START Data extracts

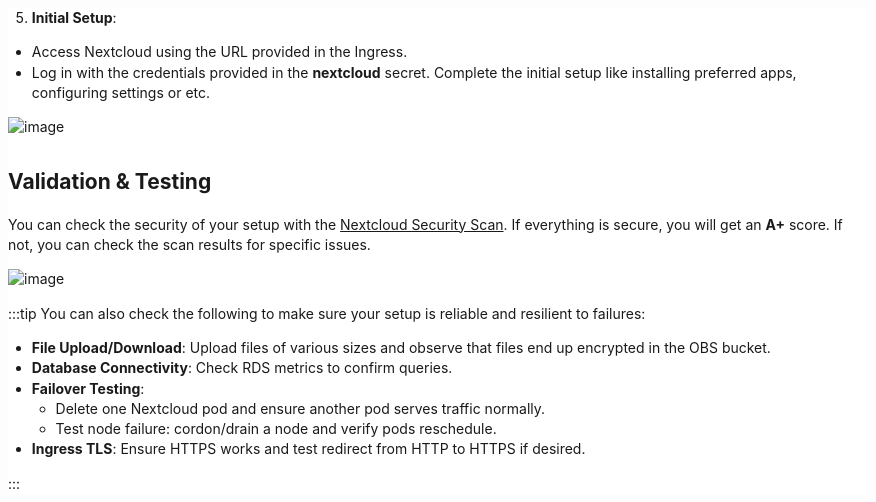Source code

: 5. **Initial Setup**:

- Access Nextcloud using the URL provided in the Ingress.
- Log in with the credentials provided in the **nextcloud** secret. Complete the initial setup like installing preferred apps, configuring settings or etc.


![image](/img/docs/blueprints/by-use-case/sovereignty/nextcloud/nextcloud-login.png)

## Validation & Testing

You can check the security of your setup with the [Nextcloud Security Scan](https://scan.nextcloud.com/). If everything is secure, you will get an **A+** score. If not, you can check the scan results for specific issues.

![image](/img/docs/blueprints/by-use-case/sovereignty/nextcloud/scan.png)

:::tip
You can also check the following to make sure your setup is reliable and resilient to failures:

- **File Upload/Download**: Upload files of various sizes and observe that files end up encrypted in the OBS bucket.
- **Database Connectivity**: Check RDS metrics to confirm queries.
- **Failover Testing**:
  - Delete one Nextcloud pod and ensure another pod serves traffic normally.
  - Test node failure: cordon/drain a node and verify pods reschedule.
- **Ingress TLS**: Ensure HTTPS works and test redirect from HTTP to HTTPS if desired.

:::
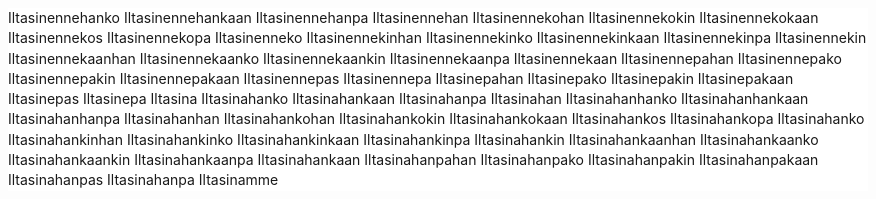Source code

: Iltasinennehanko
Iltasinennehankaan
Iltasinennehanpa
Iltasinennehan
Iltasinennekohan
Iltasinennekokin
Iltasinennekokaan
Iltasinennekos
Iltasinennekopa
Iltasinenneko
Iltasinennekinhan
Iltasinennekinko
Iltasinennekinkaan
Iltasinennekinpa
Iltasinennekin
Iltasinennekaanhan
Iltasinennekaanko
Iltasinennekaankin
Iltasinennekaanpa
Iltasinennekaan
Iltasinennepahan
Iltasinennepako
Iltasinennepakin
Iltasinennepakaan
Iltasinennepas
Iltasinennepa
Iltasinepahan
Iltasinepako
Iltasinepakin
Iltasinepakaan
Iltasinepas
Iltasinepa
Iltasina
Iltasinahanko
Iltasinahankaan
Iltasinahanpa
Iltasinahan
Iltasinahanhanko
Iltasinahanhankaan
Iltasinahanhanpa
Iltasinahanhan
Iltasinahankohan
Iltasinahankokin
Iltasinahankokaan
Iltasinahankos
Iltasinahankopa
Iltasinahanko
Iltasinahankinhan
Iltasinahankinko
Iltasinahankinkaan
Iltasinahankinpa
Iltasinahankin
Iltasinahankaanhan
Iltasinahankaanko
Iltasinahankaankin
Iltasinahankaanpa
Iltasinahankaan
Iltasinahanpahan
Iltasinahanpako
Iltasinahanpakin
Iltasinahanpakaan
Iltasinahanpas
Iltasinahanpa
Iltasinamme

END Data extracts

Exercise objective:
How many lines of the records contain the string "your"? Respond with the number alone.

Result below:
2